Dos apps de novias de IA exponen conversaciones íntimas de más de 400.000 usuarios

Las apps de compañía virtual con inteligencia artificial prometen privacidad absoluta para conversaciones que, por su naturaleza, suelen ser bastante personales. Pues bien, resulta que dos apps de novias de IA han dejado expuestos los datos de más de 400.000 usuarios, según se recoge en Cybernews. Hablamos de millones de conversaciones íntimas, fotos enviadas por los usuarios, direcciones IP y registros de compras que alcanzan los miles de dólares en algunos casos.

La filtración se descubrió el 28 de agosto de 2025, cuando investigadores se toparon con una instancia de Kafka Broker completamente expuesta y sin ningún tipo de protección. Este sistema gestionaba los mensajes privados entre usuarios e instancias de IA en dos apps: Chattee Chat y GiMe Chat. El servidor contenía más de 43 millones de mensajes, más de 600.000 imágenes y vídeos compartidos o generados por las IA. Todo accesible para quien supiera dónde mirar.

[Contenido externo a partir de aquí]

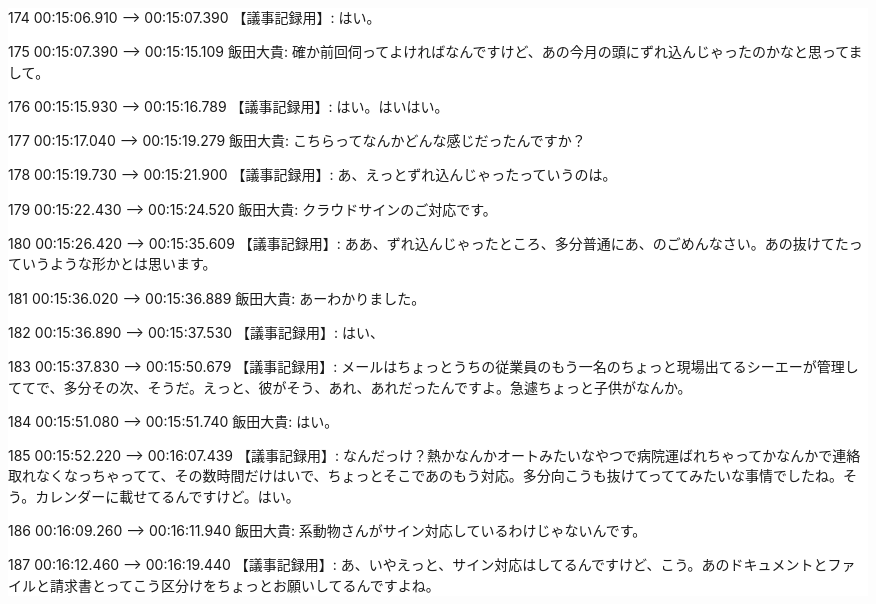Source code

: 174
00:15:06.910 --> 00:15:07.390
【議事記録用】: はい。

175
00:15:07.390 --> 00:15:15.109
飯田大貴: 確か前回伺ってよければなんですけど、あの今月の頭にずれ込んじゃったのかなと思ってまして。

176
00:15:15.930 --> 00:15:16.789
【議事記録用】: はい。はいはい。

177
00:15:17.040 --> 00:15:19.279
飯田大貴: こちらってなんかどんな感じだったんですか？

178
00:15:19.730 --> 00:15:21.900
【議事記録用】: あ、えっとずれ込んじゃったっていうのは。

179
00:15:22.430 --> 00:15:24.520
飯田大貴: クラウドサインのご対応です。

180
00:15:26.420 --> 00:15:35.609
【議事記録用】: ああ、ずれ込んじゃったところ、多分普通にあ、のごめんなさい。あの抜けてたっていうような形かとは思います。

181
00:15:36.020 --> 00:15:36.889
飯田大貴: あーわかりました。

182
00:15:36.890 --> 00:15:37.530
【議事記録用】: はい、

183
00:15:37.830 --> 00:15:50.679
【議事記録用】: メールはちょっとうちの従業員のもう一名のちょっと現場出てるシーエーが管理しててで、多分その次、そうだ。えっと、彼がそう、あれ、あれだったんですよ。急遽ちょっと子供がなんか。

184
00:15:51.080 --> 00:15:51.740
飯田大貴: はい。

185
00:15:52.220 --> 00:16:07.439
【議事記録用】: なんだっけ？熱かなんかオートみたいなやつで病院運ばれちゃってかなんかで連絡取れなくなっちゃってて、その数時間だけはいで、ちょっとそこであのもう対応。多分向こうも抜けてっててみたいな事情でしたね。そう。カレンダーに載せてるんですけど。はい。

186
00:16:09.260 --> 00:16:11.940
飯田大貴: 系動物さんがサイン対応しているわけじゃないんです。

187
00:16:12.460 --> 00:16:19.440
【議事記録用】: あ、いやえっと、サイン対応はしてるんですけど、こう。あのドキュメントとファイルと請求書とってこう区分けをちょっとお願いしてるんですよね。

Cuando confías tus secretos a quien no sabe guardarlos

Los investigadores de Cybernews son claros: prácticamente ningún contenido del servidor era apto para el trabajo. Las apps prometían privacidad, los usuarios confiaban sus conversaciones más íntimas, y mientras tanto el servidor estaba abierto de par en par sin autenticación ni controles de acceso. Cualquiera con el enlace podía ver todo lo enviado y recibido por los usuarios.

Chattee ocupaba el puesto 121 en entretenimiento de la App Store cuando se descubrió la brecha. La app había sido descargada más de 300.000 veces, principalmente por usuarios estadounidenses. Durante la investigación, Chattee desapareció de Google Play Store y el desarrollador instruyó a los usuarios para descargar el APK directamente. Una decisión que dice bastante sobre cómo entienden la seguridad.

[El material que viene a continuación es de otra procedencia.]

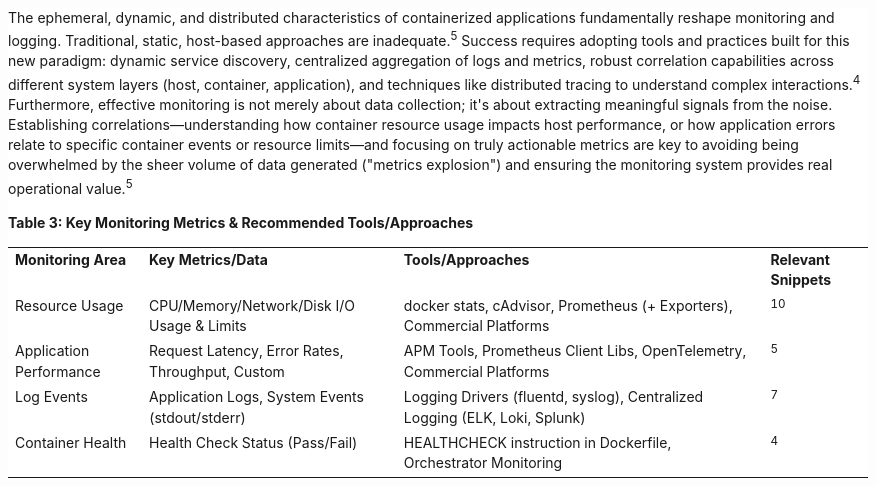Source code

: The ephemeral, dynamic, and distributed characteristics of containerized applications fundamentally reshape monitoring and logging. Traditional, static, host-based approaches are inadequate.<sup>5</sup> Success requires adopting tools and practices built for this new paradigm: dynamic service discovery, centralized aggregation of logs and metrics, robust correlation capabilities across different system layers (host, container, application), and techniques like distributed tracing to understand complex interactions.<sup>4</sup> Furthermore, effective monitoring is not merely about data collection; it's about extracting meaningful signals from the noise. Establishing correlations—understanding how container resource usage impacts host performance, or how application errors relate to specific container events or resource limits—and focusing on truly actionable metrics are key to avoiding being overwhelmed by the sheer volume of data generated ("metrics explosion") and ensuring the monitoring system provides real operational value.<sup>5</sup>

**Table 3: Key Monitoring Metrics & Recommended Tools/Approaches**


<table>
  <tr>
   <td><strong>Monitoring Area</strong>
   </td>
   <td><strong>Key Metrics/Data</strong>
   </td>
   <td><strong>Tools/Approaches</strong>
   </td>
   <td><strong>Relevant Snippets</strong>
   </td>
  </tr>
  <tr>
   <td>Resource Usage
   </td>
   <td>CPU/Memory/Network/Disk I/O Usage & Limits
   </td>
   <td>docker stats, cAdvisor, Prometheus (+ Exporters), Commercial Platforms
   </td>
   <td><sup>10</sup>
   </td>
  </tr>
  <tr>
   <td>Application Performance
   </td>
   <td>Request Latency, Error Rates, Throughput, Custom
   </td>
   <td>APM Tools, Prometheus Client Libs, OpenTelemetry, Commercial Platforms
   </td>
   <td><sup>5</sup>
   </td>
  </tr>
  <tr>
   <td>Log Events
   </td>
   <td>Application Logs, System Events (stdout/stderr)
   </td>
   <td>Logging Drivers (fluentd, syslog), Centralized Logging (ELK, Loki, Splunk)
   </td>
   <td><sup>7</sup>
   </td>
  </tr>
  <tr>
   <td>Container Health
   </td>
   <td>Health Check Status (Pass/Fail)
   </td>
   <td>HEALTHCHECK instruction in Dockerfile, Orchestrator Monitoring
   </td>
   <td><sup>4</sup>
   </td>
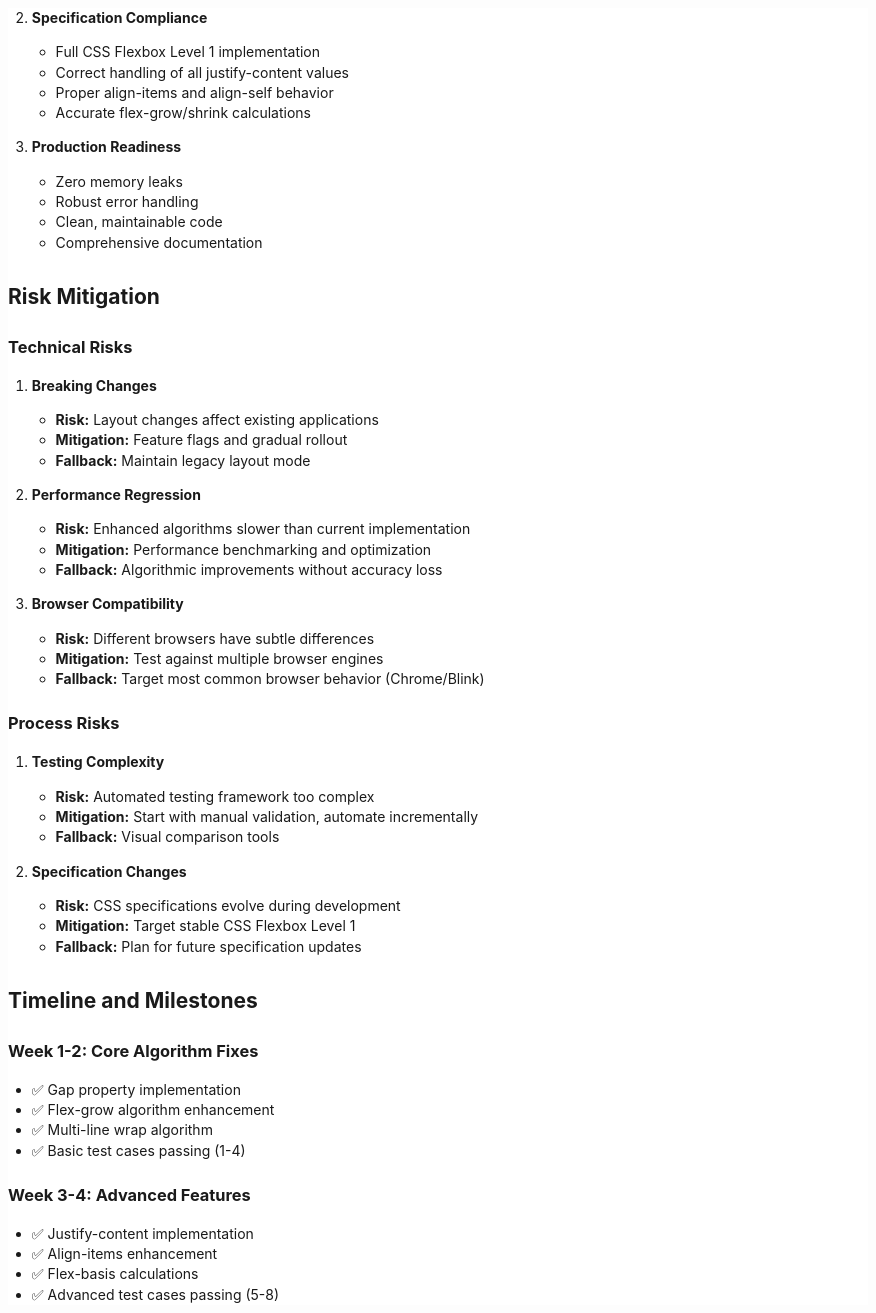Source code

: 2. **Specification Compliance**
   - Full CSS Flexbox Level 1 implementation
   - Correct handling of all justify-content values
   - Proper align-items and align-self behavior
   - Accurate flex-grow/shrink calculations

3. **Production Readiness**
   - Zero memory leaks
   - Robust error handling
   - Clean, maintainable code
   - Comprehensive documentation

## Risk Mitigation

### Technical Risks

1. **Breaking Changes**
   - **Risk:** Layout changes affect existing applications
   - **Mitigation:** Feature flags and gradual rollout
   - **Fallback:** Maintain legacy layout mode

2. **Performance Regression**
   - **Risk:** Enhanced algorithms slower than current implementation
   - **Mitigation:** Performance benchmarking and optimization
   - **Fallback:** Algorithmic improvements without accuracy loss

3. **Browser Compatibility**
   - **Risk:** Different browsers have subtle differences
   - **Mitigation:** Test against multiple browser engines
   - **Fallback:** Target most common browser behavior (Chrome/Blink)

### Process Risks

1. **Testing Complexity**
   - **Risk:** Automated testing framework too complex
   - **Mitigation:** Start with manual validation, automate incrementally
   - **Fallback:** Visual comparison tools

2. **Specification Changes**
   - **Risk:** CSS specifications evolve during development
   - **Mitigation:** Target stable CSS Flexbox Level 1
   - **Fallback:** Plan for future specification updates

## Timeline and Milestones

### Week 1-2: Core Algorithm Fixes
- ✅ Gap property implementation
- ✅ Flex-grow algorithm enhancement
- ✅ Multi-line wrap algorithm
- ✅ Basic test cases passing (1-4)

### Week 3-4: Advanced Features
- ✅ Justify-content implementation
- ✅ Align-items enhancement
- ✅ Flex-basis calculations
- ✅ Advanced test cases passing (5-8)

La filtración no incluía nombres o direcciones de email directamente, pero sí exponía direcciones IP e identificadores únicos de dispositivos. Datos que pueden cruzarse con otras filtraciones masivas para identificar a las personas. Cada usuario envió una media de 107 mensajes a sus compañeros de IA, y esa información, sumada a las imágenes y vídeos, ofrece material más que suficiente para identificar o acosar a alguien.

Los registros de compras muestran casos extremos: algunos usuarios gastaron hasta 18.000 dólares en moneda virtual. Las transacciones filtradas sugieren que el desarrollador ha ingresado más de un millón de dólares. Cybernews informó del problema de forma responsable, pero la compañía no respondió a las peticiones de comentarios. El servidor ya estaba indexado por motores de búsqueda de dispositivos IoT, visible para quien quisiera buscar.

Que te vinculen con el uso de una app de novias virtuales puede tener consecuencias reputacionales serias. Los atacantes tienen en estos datos todo lo necesario para campañas de sextorsión, phishing dirigido o ataques personalizados. Las instancias de Kafka Broker mal configuradas son más habituales de lo que debieran. Gmail sufrió hace poco una brecha que comprometió datos de 2.500 millones de usuarios tras un ataque a sistemas de Salesforce.

La cronología de este caso no deja muy bien parado a nadie: filtración descubierta el 29 de agosto, brecha cerrada el 19 de septiembre. Tres semanas con los datos expuestos en las que cualquiera con conocimientos básicos podría haber accedido a conversaciones íntimas de más de 400.000 personas.